Start of Text excerpt

Once resolve() returns a ResolvedPolicy, the UI shows a preview before commit:

Based on what you ticked, we'll enable:
✓ detect_pii (block)
Because: customer_pii, payment_data, eu_residents, health_data
✓ detect_secrets (block)
Because: source_code_secrets, payment_data
✓ detect_exfiltration (block)
Because: external_comms
✓ scan_output (block)
Because: customer_pii
✓ Tool constraint: Bash.command not_contains: ["rm -rf", "sudo", "eval $"]
Because: source_code_secrets
✓ OPA template: block_egress_outside_region (allowed: [eu])
Because: eu_residents
13 steps · 6 tool constraints · 2 OPA policies

Every line has a because trail. This solves the "why is this step here?" question that operators ask three months later when they want to relax something.

End of Text excerpt

Your task: Update the policy preview excerpt, covering the stretch from "Because: customer_pii, payment_data, eu_residents, health_data" through "block_egress_outside_region (allowed: [eu])", by replacing "payment_data" with "cardholder_data" throughout. The entries are separate material and are not part of the policy preview excerpt.

Start of Listed records

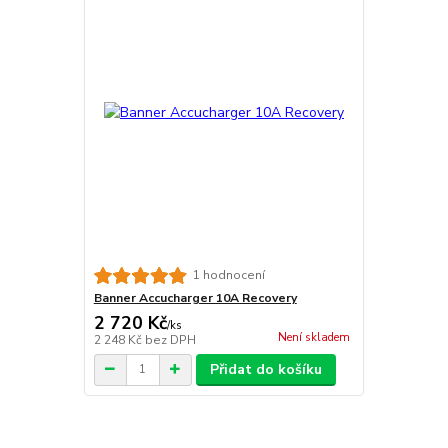
1 hodnocení
Banner Accucharger 10A Recovery
2 720 Kč
/
ks
Není skladem
2 248 Kč
bez DPH
Přidat do košíku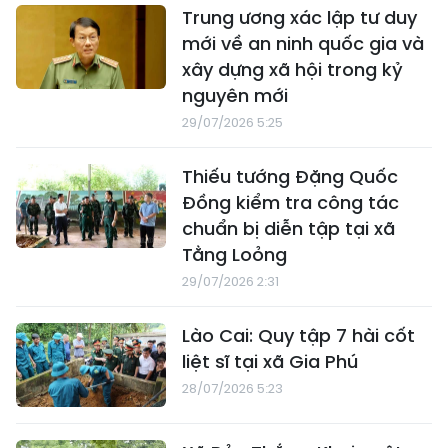
Trung ương xác lập tư duy
mới về an ninh quốc gia và
xây dựng xã hội trong kỷ
nguyên mới
29/07/2026 5:25
Thiếu tướng Đặng Quốc
Đồng kiểm tra công tác
chuẩn bị diễn tập tại xã
Tằng Loỏng
29/07/2026 2:31
Lào Cai: Quy tập 7 hài cốt
liệt sĩ tại xã Gia Phú
28/07/2026 5:23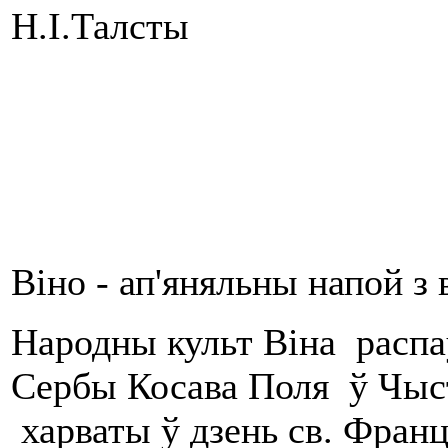
Н.І.Талсты
Віно - ап'яняльны напой з
Народны культ Віна распаў
Сербы Косава Поля ў Чысты
харваты ў дзень св. Францы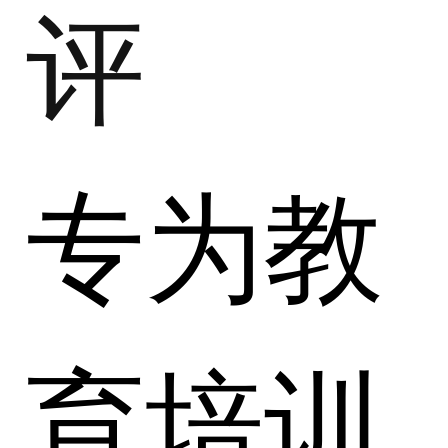
评
专为教
育培训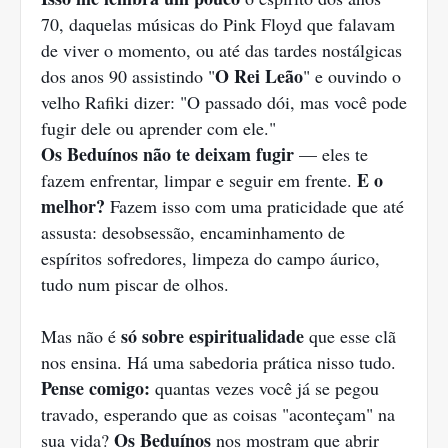
70, daquelas músicas do Pink Floyd que falavam
de viver o momento, ou até das tardes nostálgicas
O Rei Leão
dos anos 90 assistindo "
" e ouvindo o
velho Rafiki dizer: "O passado dói, mas você pode
fugir dele ou aprender com ele."
Os Beduínos não te deixam fugir
— eles te
E o
fazem enfrentar, limpar e seguir em frente.
melhor?
Fazem isso com uma praticidade que até
assusta: desobsessão, encaminhamento de
espíritos sofredores, limpeza do campo áurico,
tudo num piscar de olhos.
só sobre espiritualidade
Mas não é
que esse clã
nos ensina. Há uma sabedoria prática nisso tudo.
Pense comigo:
quantas vezes você já se pegou
travado, esperando que as coisas "aconteçam" na
Os Beduínos
sua vida?
nos mostram que abrir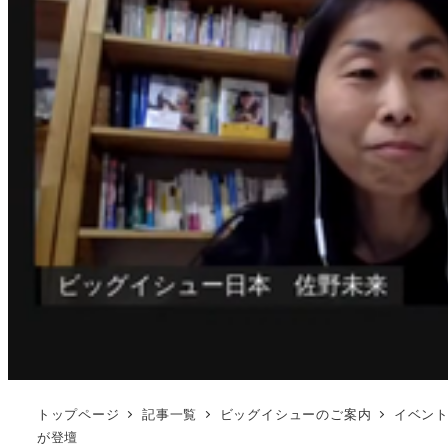
トップページ
記事一覧
ビッグイシューのご案内
イベン
が登壇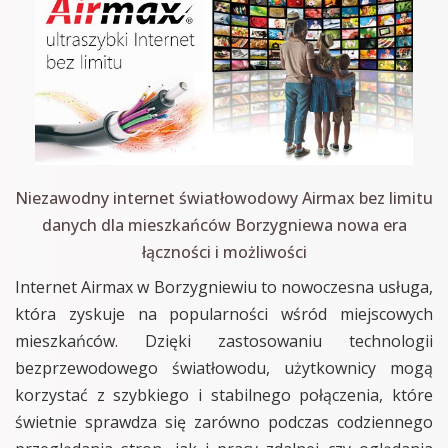
Niezawodny internet światłowodowy Airmax bez limitu
danych dla mieszkańców Borzygniewa nowa era
łączności i możliwości
Internet Airmax w Borzygniewiu to nowoczesna usługa,
która zyskuje na popularności wśród miejscowych
mieszkańców. Dzięki zastosowaniu technologii
bezprzewodowego światłowodu, użytkownicy mogą
korzystać z szybkiego i stabilnego połączenia, które
świetnie sprawdza się zarówno podczas codziennego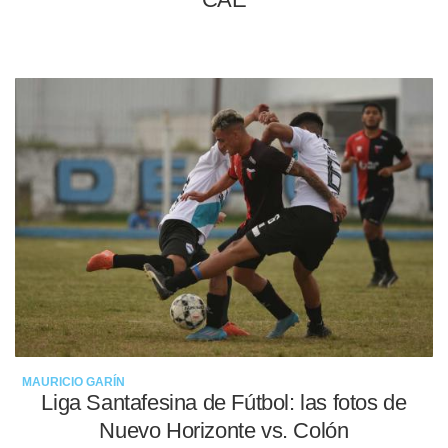
14-05-2022
MAURICIO GARÍN
Liga Santafesina de Fútbol: las fotos de
Nuevo Horizonte vs. Colón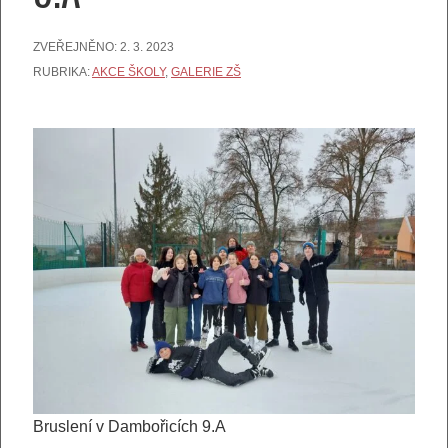
ZVEŘEJNĚNO:
2. 3. 2023
RUBRIKA:
AKCE ŠKOLY
,
GALERIE ZŠ
Bruslení v Dambořicích 9.A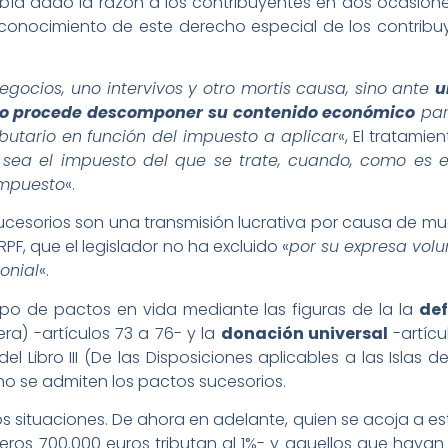
abía dado la razón a los contribuyentes en dos ocasiones
reconocimiento de este derecho especial de los contrib
gocios, uno intervivos y otro mortis causa, sino ante
u
 no procede descomponer su contenido económico
par
ibutario en función del impuesto a aplicar
«, El tratamie
sea el impuesto del que se trate, cuando, como es el 
impuesto
«.
sucesorios son una transmisión lucrativa por causa de m
IRPF, que el legislador no ha excluido «
por su expresa vol
onial
«.
 tipo de pactos en vida mediante las figuras de la la
def
ra) -artículos 73 a 76- y la
donación universal
-artícu
 del Libro III (De las Disposiciones aplicables a las Islas
 no se admiten los pactos sucesorios.
s situaciones. De ahora en adelante, quien se acoja a es
meros 700.000 euros tributan al 1%- y aquellos que haya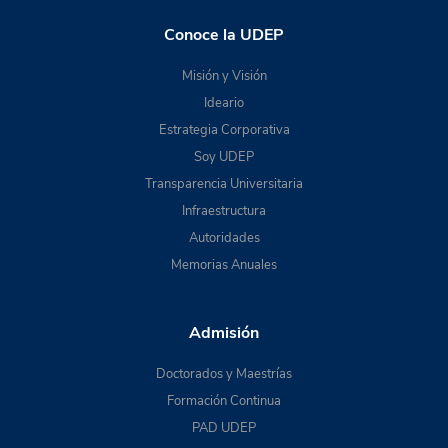
Conoce la UDEP
Misión y Visión
Ideario
Estrategia Corporativa
Soy UDEP
Transparencia Universitaria
Infraestructura
Autoridades
Memorias Anuales
Admisión
Doctorados y Maestrías
Formación Continua
PAD UDEP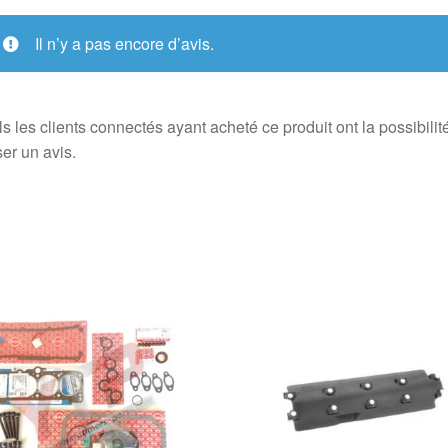
Il n’y a pas encore d’avis.
s les clients connectés ayant acheté ce produit ont la possibilit
ser un avis.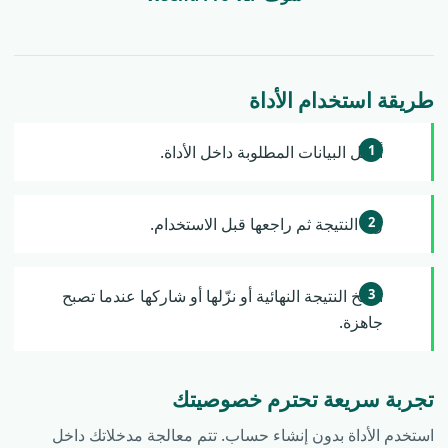
طريقة استخدام الأداة
أدخل البيانات المطلوبة داخل الأداة.
ولّد النتيجة ثم راجعها قبل الاستخدام.
انسخ النتيجة النهائية أو نزّلها أو شاركها عندما تصبح
جاهزة.
تجربة سريعة تحترم خصوصيتك
استخدم الأداة بدون إنشاء حساب. تتم معالجة مدخلاتك داخل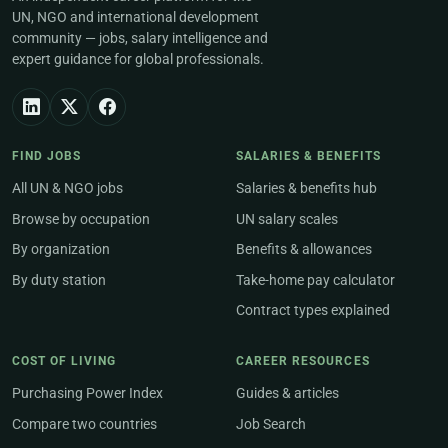
UN, NGO and international development
community — jobs, salary intelligence and
expert guidance for global professionals.
FIND JOBS
SALARIES & BENEFITS
All UN & NGO jobs
Salaries & benefits hub
Browse by occupation
UN salary scales
By organization
Benefits & allowances
By duty station
Take-home pay calculator
Contract types explained
COST OF LIVING
CAREER RESOURCES
Purchasing Power Index
Guides & articles
Compare two countries
Job Search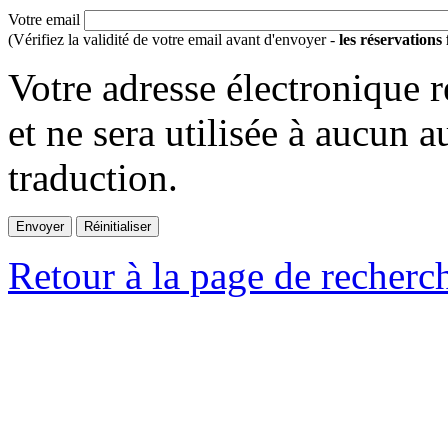
Votre email
(Vérifiez la validité de votre email avant d'envoyer -
les réservations
Votre adresse électronique r
et ne sera utilisée à aucun a
traduction.
Retour à la page de recherc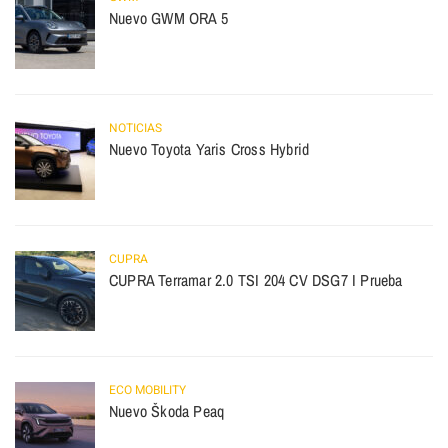
Nuevo GWM ORA 5
NOTICIAS
Nuevo Toyota Yaris Cross Hybrid
CUPRA
CUPRA Terramar 2.0 TSI 204 CV DSG7 I Prueba
ECO MOBILITY
Nuevo Škoda Peaq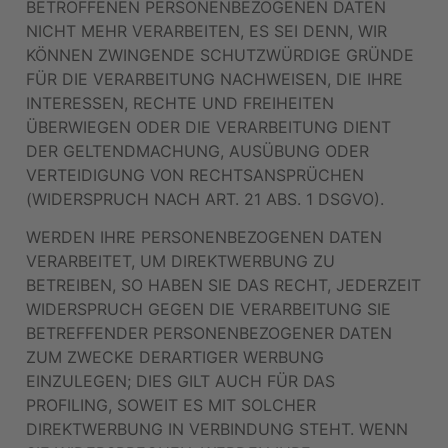
BETROFFENEN PERSONENBEZOGENEN DATEN
NICHT MEHR VERARBEITEN, ES SEI DENN, WIR
KÖNNEN ZWINGENDE SCHUTZWÜRDIGE GRÜNDE
FÜR DIE VERARBEITUNG NACHWEISEN, DIE IHRE
INTERESSEN, RECHTE UND FREIHEITEN
ÜBERWIEGEN ODER DIE VERARBEITUNG DIENT
DER GELTENDMACHUNG, AUSÜBUNG ODER
VERTEIDIGUNG VON RECHTSANSPRÜCHEN
(WIDERSPRUCH NACH ART. 21 ABS. 1 DSGVO).
WERDEN IHRE PERSONENBEZOGENEN DATEN
VERARBEITET, UM DIREKTWERBUNG ZU
BETREIBEN, SO HABEN SIE DAS RECHT, JEDERZEIT
WIDERSPRUCH GEGEN DIE VERARBEITUNG SIE
BETREFFENDER PERSONENBEZOGENER DATEN
ZUM ZWECKE DERARTIGER WERBUNG
EINZULEGEN; DIES GILT AUCH FÜR DAS
PROFILING, SOWEIT ES MIT SOLCHER
DIREKTWERBUNG IN VERBINDUNG STEHT. WENN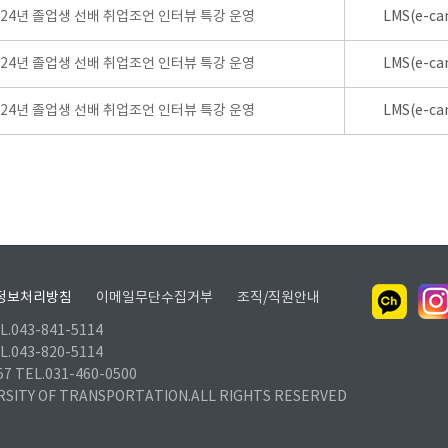
024년 졸업생 선배 취업조언 인터뷰 특강 운영
LMS(e-ca
024년 졸업생 선배 취업조언 인터뷰 특강 운영
LMS(e-ca
024년 졸업생 선배 취업조언 인터뷰 특강 운영
LMS(e-ca
정보처리방침
이메일무단수집거부
조직/직원안내
.043-841-5114
.043-820-5114
TEL.031-460-0500
RSITY OF TRANSPORTATION.ALL RIGHTS RESERVED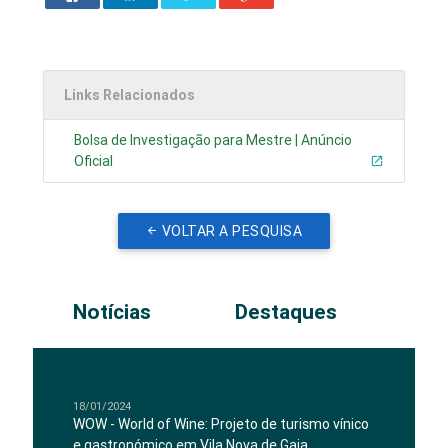
Links Relacionados
Bolsa de Investigação para Mestre | Anúncio
Oficial
VOLTAR A PESQUISA
Notícias
Destaques
18/01/2024
WOW - World of Wine: Projeto de turismo vínico
e gastronómico em Vila Nova de Gaia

End of Listed records

Result of the exercise:
Because: customer_pii, cardholder_data, eu_residents, health_data
✓ detect_secrets (block)
Because: source_code_secrets, cardholder_data
✓ detect_exfiltration (block)
Because: external_comms
✓ scan_output (block)
Because: customer_pii
✓ Tool constraint: Bash.command not_contains: ["rm -rf", "sudo", "eval $"]
Because: source_code_secrets
✓ OPA template: block_egress_outside_region (allowed: [eu])